Dr. ir. Jan J. de Jong EngD is an assistant professor in the chair of Precision Engineering. In this role he deepens design principles for precision mechanisms and translates these to other fields, such as medical devices and agro-food robotics. He received a master’s degree in biomedical engineering and a professional doctorate in engineering (EngD) on the design of a medical robot to apply transcranial magnetic stimulation during treadmill walking. Later he obtained his doctorate in the field of precision engineering on the dynamic balance of spatially moving manipulators. His research interests include the kinematics and dynamics of (parallel) mechanisms, grippers, flexure mechanisms and screw theory.

Tutorial 3: 2D and 3D Roughness measurements for engineers & scientists

Monday 10th June 2024
Room: TBC
Time: TBC

The tutor is Dr.-Ing. Marvin Groeb, Kern Microtechnik GmBH, DE

This tutorial provides a general overview of 2D and 3D roughness measurement techniques and devices. The advantages and limitations of tactile and optical profilers are discussed. The evaluation of 2D roughness parameters such as Ra, Rz (ISO 4278, 21920) but also the more novel areal surface parameters Sa, Sq (ISO 25178) is discussed at length, showing the common mistakes. Moreover, the advanced surface parameters (Smr, Str, Spd…) to quantify surface structures are explored in depth.
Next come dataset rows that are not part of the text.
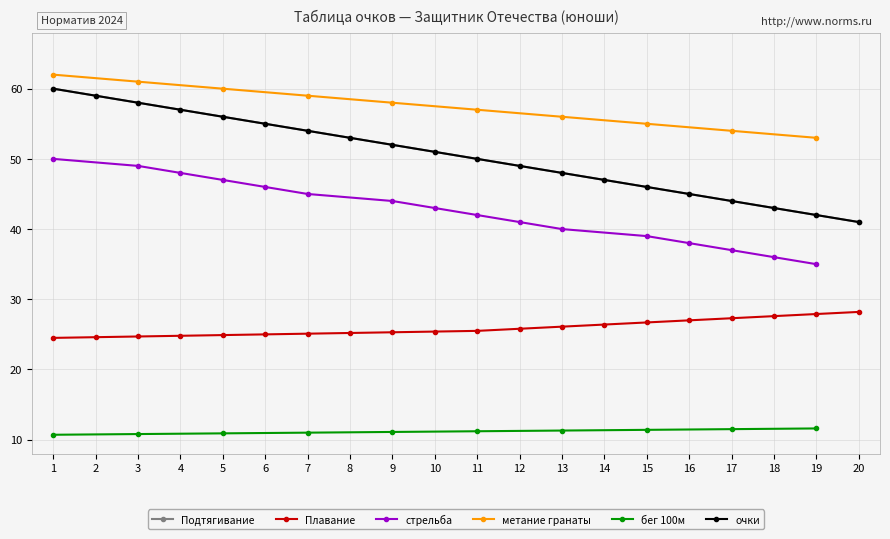

At which label is Подтягивание closest to 50?

11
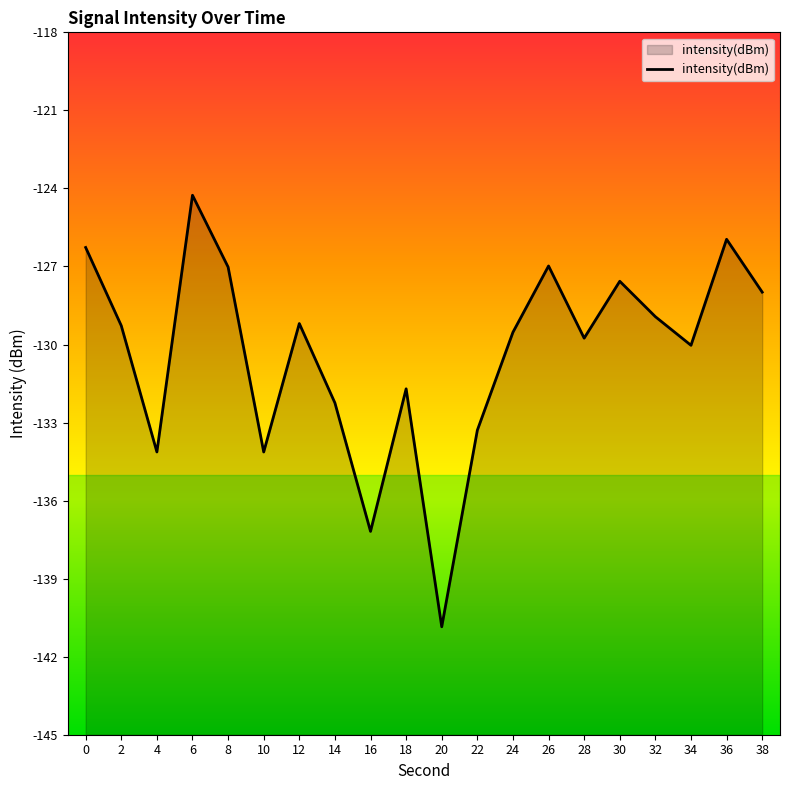

Reading right to left, list all the values displayed in this chart.

38=-128.0	36=-126.0	34=-130.0	32=-128.9	30=-127.6	28=-129.8	26=-127.0	24=-129.5	22=-133.3	20=-140.9	18=-131.7	16=-137.2	14=-132.2	12=-129.2	10=-134.1	8=-127.0	6=-124.3	4=-134.1	2=-129.3	0=-126.3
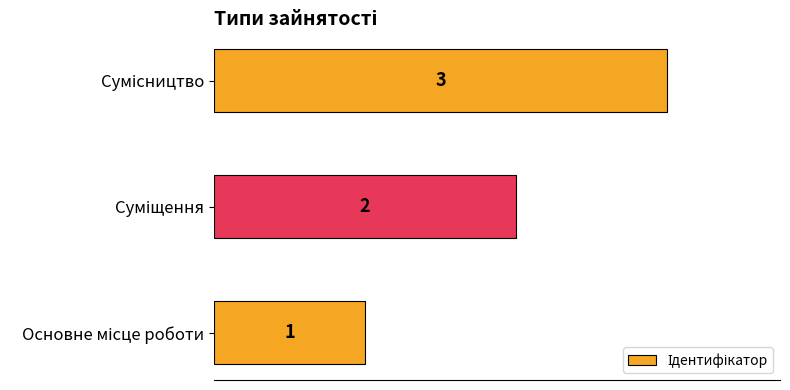

What is the maximum value shown in the chart?

3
Real world sample data for turned, ground, milled and lasered surfaces show the best practice to achieve repeatable and correct standards.

Learning goals:

  • Choosing the correct measurement devices and methods
  • ISO 4278 and ISO 25178, ISO 21920
  • Troubles, Pitfalls, and easy mistakes when evaluating surface roughness
  • Best practice for industrial engineers

Intended audience:

This tutorial is aimed at both industrial engineers, manufacturing specialist and researchers that work with roughness measurements.
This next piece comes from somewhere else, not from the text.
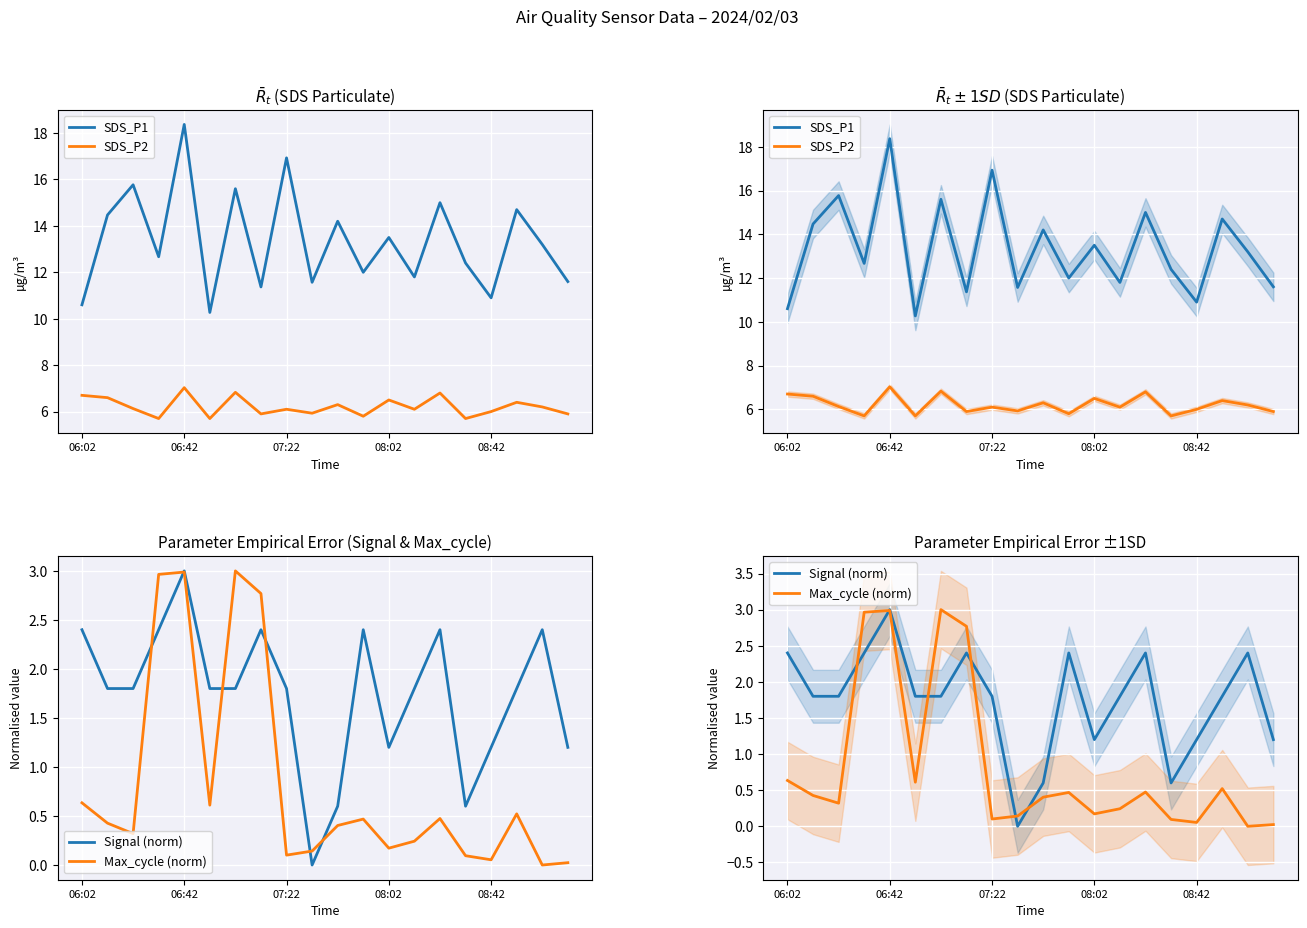

Rank the series at 19 from lowest to highest value.

Max_cycle (norm), Signal (norm), SDS_P2, SDS_P1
Dr.-Ing. Marvin Groeb is the Head of Future Applications at Kern Microtechnik GmbH, Germany. His formal education is a M.Sc. in materials science and a PhD in material analytics from the Technical University of Darmstadt, Germany. After a Postdoc Year in Switzerland focusing on Diamond Turning and Optical Metrology; he is now a senior researcher in subtractive manufacturing and surface topography enthusiast. Marvin’s research interests are micro-milling, ductile milling of hard and brittle materials but also the superfinishing of non-ferrous, ferrous and ceramic materials. The constant stretch between industry tolerance requirements on surface finishes and the different approach the academic world takes, has led Marvin to deep dive into optical and tactile measurements of surface roughness.

Tutorial 4: Digitalisation, digital twins, and surrogate modelling in additive manufacturing

Monday 10th June 2024
Room: TBC
Time: TBC

The tutor is Prof. Andrew Parnell, Director, Hamilton Institute, Maynooth University, IE

Andrew Parnell is Hamilton Professor and Director of the Hamilton Institute at Maynooth University. His research is in statistics and machine learning applied to a wide variety of scientific areas. He has co-authored over 100 peer-reviewed journal and conference papers, including in Science, Nature Communications, Nature Plants, and Proceedings of the National Academy of Sciences, and has contributed foundational methodology in journals such as Statistics and Computing, Knowledge-Based Systems, and Environmetrics. He has been awarded over €3 million to date in direct funding as PI or Co-PI, and has been involved in grants totalling over €65 million as PI/collaborator. He is currently a principal investigator in the SFI I-Form Advanced Manufacturing Centre working on closed-loop control and the design of digital twins for additive manufacturing processes using artificial intelligence.